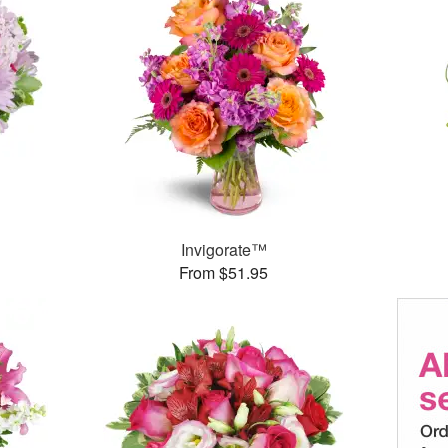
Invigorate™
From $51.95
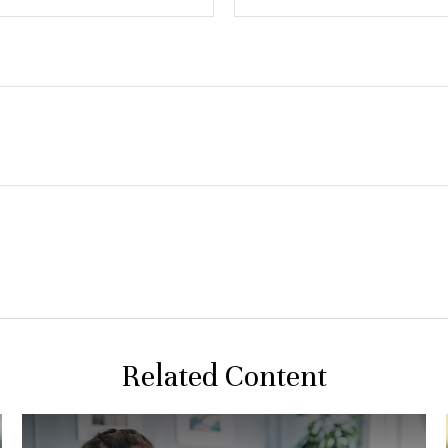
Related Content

==

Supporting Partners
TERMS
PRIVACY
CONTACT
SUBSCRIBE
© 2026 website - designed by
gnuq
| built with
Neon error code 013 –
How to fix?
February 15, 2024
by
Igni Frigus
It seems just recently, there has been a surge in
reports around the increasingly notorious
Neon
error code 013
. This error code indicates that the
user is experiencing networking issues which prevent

Required work >>
Please give back exactly the lines of the listing above that run from the one containing "Igni Frigus" through the one containing "user is experiencing", and only those.

Response for this exercise >>
Igni Frigus
It seems just recently, there has been a surge in
reports around the increasingly notorious
Neon
error code 013
. This error code indicates that the
user is experiencing networking issues which prevent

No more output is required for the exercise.